Sting of finish lingers for Poulter
Englishman held tie for first place after cut, but mistakes were costly
Ian Poulter left Augusta angry last year. He comes back with a little something to prove.
His best finish in six Masters starts was no comfort for the Englishman who was co-leader with Lee Westwood after 36 holes.
"I'm not happy walking away from this golf course finishing 10th," he said after following up consecutive 68s with rounds of 74 and 73. "I'm pretty mad right now. I've got every reason to be. I was leading on Friday. I didn't play at all (Saturday). I played well (Sunday), and I'm not happy."
On a course where he never has missed the cut, Poulter believes he is inching closer to securing a cubby in the Champions Locker Room. Each missed opportunity inspires him a bit more to win a green jacket that golf's foremost fashion maven believes goes with "absolutely anything."
"I've been in contention and not finished it off," he said. "Yeah, there is a burning desire in there to make sure I can actually rectify those mistakes."
The mistakes on the weekend last year still stick in his craw. For all the tools he possesses for success at Augusta National Golf Club, Poulter got in his own way when it counted while Westwood and eventual champion Phil Mickelson surged ahead.

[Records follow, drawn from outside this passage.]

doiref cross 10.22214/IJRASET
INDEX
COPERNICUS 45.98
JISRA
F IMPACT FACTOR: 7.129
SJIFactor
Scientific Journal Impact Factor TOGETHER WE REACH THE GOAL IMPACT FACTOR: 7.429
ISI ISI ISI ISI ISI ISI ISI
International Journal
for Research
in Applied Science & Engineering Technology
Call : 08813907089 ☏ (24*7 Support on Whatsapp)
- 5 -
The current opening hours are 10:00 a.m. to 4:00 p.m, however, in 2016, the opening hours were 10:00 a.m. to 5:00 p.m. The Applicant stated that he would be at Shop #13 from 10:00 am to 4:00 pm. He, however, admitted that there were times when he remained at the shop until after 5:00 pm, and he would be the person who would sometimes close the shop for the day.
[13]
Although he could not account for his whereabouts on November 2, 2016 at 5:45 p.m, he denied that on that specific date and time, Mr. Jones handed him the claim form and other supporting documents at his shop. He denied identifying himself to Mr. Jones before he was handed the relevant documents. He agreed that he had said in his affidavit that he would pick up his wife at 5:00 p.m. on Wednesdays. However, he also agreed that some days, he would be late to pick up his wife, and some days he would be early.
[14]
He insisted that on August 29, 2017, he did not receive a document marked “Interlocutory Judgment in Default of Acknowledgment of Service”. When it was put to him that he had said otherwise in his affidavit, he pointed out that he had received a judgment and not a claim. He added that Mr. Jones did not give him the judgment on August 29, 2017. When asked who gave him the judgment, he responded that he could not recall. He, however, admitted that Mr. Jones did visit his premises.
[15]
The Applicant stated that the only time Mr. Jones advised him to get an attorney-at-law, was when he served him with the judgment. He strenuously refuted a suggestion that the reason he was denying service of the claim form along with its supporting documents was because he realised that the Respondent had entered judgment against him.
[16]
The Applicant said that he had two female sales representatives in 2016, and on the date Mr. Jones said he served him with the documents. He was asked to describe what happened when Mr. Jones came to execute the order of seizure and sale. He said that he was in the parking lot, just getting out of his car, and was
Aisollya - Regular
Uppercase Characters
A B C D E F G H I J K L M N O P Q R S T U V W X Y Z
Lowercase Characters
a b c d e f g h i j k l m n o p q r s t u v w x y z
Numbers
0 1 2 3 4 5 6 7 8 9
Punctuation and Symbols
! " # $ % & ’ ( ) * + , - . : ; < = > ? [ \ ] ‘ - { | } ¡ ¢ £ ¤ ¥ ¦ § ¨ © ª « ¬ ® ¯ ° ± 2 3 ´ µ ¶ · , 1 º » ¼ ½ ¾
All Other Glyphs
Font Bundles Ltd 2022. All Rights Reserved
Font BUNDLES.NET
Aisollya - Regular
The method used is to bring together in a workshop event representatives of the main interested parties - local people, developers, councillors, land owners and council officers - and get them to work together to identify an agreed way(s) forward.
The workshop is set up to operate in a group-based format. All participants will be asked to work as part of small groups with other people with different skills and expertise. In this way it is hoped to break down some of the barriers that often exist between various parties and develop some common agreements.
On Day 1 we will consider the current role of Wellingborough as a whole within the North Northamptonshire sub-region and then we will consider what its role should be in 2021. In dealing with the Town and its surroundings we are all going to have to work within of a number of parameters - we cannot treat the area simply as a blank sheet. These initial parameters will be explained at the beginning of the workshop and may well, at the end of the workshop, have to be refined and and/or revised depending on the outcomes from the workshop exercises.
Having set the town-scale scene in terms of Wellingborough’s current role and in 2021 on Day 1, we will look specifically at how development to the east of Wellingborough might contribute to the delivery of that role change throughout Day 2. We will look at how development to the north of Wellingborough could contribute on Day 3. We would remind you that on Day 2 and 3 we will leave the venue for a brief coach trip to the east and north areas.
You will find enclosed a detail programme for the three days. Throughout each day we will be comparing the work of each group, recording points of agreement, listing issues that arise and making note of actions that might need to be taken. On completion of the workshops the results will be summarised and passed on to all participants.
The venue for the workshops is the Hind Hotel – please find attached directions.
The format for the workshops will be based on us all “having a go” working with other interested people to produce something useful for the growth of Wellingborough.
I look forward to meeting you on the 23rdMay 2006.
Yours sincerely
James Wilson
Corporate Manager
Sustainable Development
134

"I'm very comfortable around there," he said. "I'm happy shaping shots. I'm happy with my short game. I think I'm a good putter on fast greens. I've driven the ball pretty straight over the last couple of years. I feel it's a golf course where I have a good chance.
"But (on Saturday) I hit a couple of tee shots left, and that's not me. That probably got me a little bit rattled, and therefore I was trying to think about it on the course. Left is not an option for me. So I got out of position and I pressed, and Augusta National does not play well when you start pressing. It will bite you."
Poulter has been bitten before. In 2008, he put himself in the hunt Sunday with two quick birdies but then posted doubles on Nos. 5, 6, 7 and 11 to free-fall to 78 and a tie for 25th.
"You have to learn," he said. "It's a risk and reward golf course. If you drive it pretty straight, you're always going to be in position, but from there on it's risk and reward. If you're going to go for certain pins and you miss it in the wrong spot, you are going to be heavily punished. You can't afford to do that around Augusta National and have an under-par score.
"You have to play careful, you have to know when to attack and you have to know when to back off. And you have to accept limitations. If you short side yourself, you have to accept making bogey and move on."
Poulter embraces the benefits of his experiences. It took him12 Masters rounds to break par. He has had six subpar rounds in his 12 turns around the course since.
"There are a lot of shots that I didn't feel I was very comfortable pulling off six years ago, but certainly I am now," he said. "I am more aggressive on the golf course, and you have to be aggressive to your targets around this place. You can't let this course intimidate you too much, because you'll back away from the shots you should be taking on. I'm hitting the ball well, and my game is a lot better than what it was."
Poulter has developed a reputation as a clutch putter from his victory in the 2010 WGC-Match Play Championship and his performances in recent Ryder Cups. Trying out a half-dozen putters before the Honda Classic in March, he practiced the same 25-foot putt over and over and sank about 30 in a row.
It's a skill that comes in handy in the majors, where he has missed only four cuts in 32 starts, with a high finish of runner-up in the 2008 British Open.
He would like to finish one off, and Augusta seems as good a venue as any.
"To be playing Augusta was in my dreams, and to be sitting at the top of the leaderboards was in my dreams as well," he said halfway through last year's Masters.
He is determined to leave happy.
"I know I can get myself in position on that golf course," he said.